# [INSTRUCTIONS TO FOLLOW]
Write out each record below exactly, without pictures.

[Drawing revision comparisons]
☆ ☆ ☆

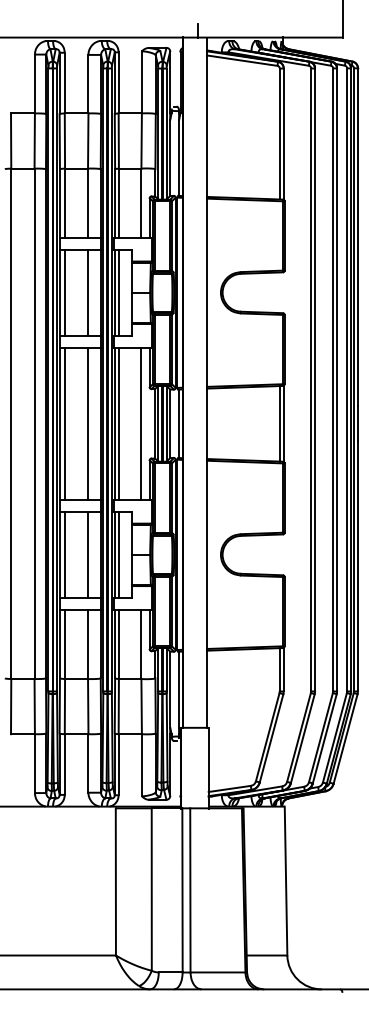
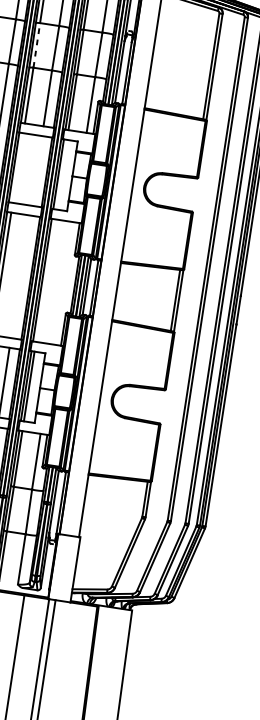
line: (64, 141) -> (36, 45), solid -> dashed
line: (65, 292) -> (18, 167), removed
line: (87, 292) -> (36, 170), removed
line: (118, 292) -> (61, 174), removed
line: (87, 423) -> (20, 276), removed
line: (118, 423) -> (45, 280), removed
line: (141, 423) -> (63, 283), removed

☆ ☆ ☆

# [WRITTEN RESPONSE]
line: (64, 141) -> (36, 45), solid -> dashed
line: (65, 292) -> (18, 167), removed
line: (87, 292) -> (36, 170), removed
line: (118, 292) -> (61, 174), removed
line: (87, 423) -> (20, 276), removed
line: (118, 423) -> (45, 280), removed
line: (141, 423) -> (63, 283), removed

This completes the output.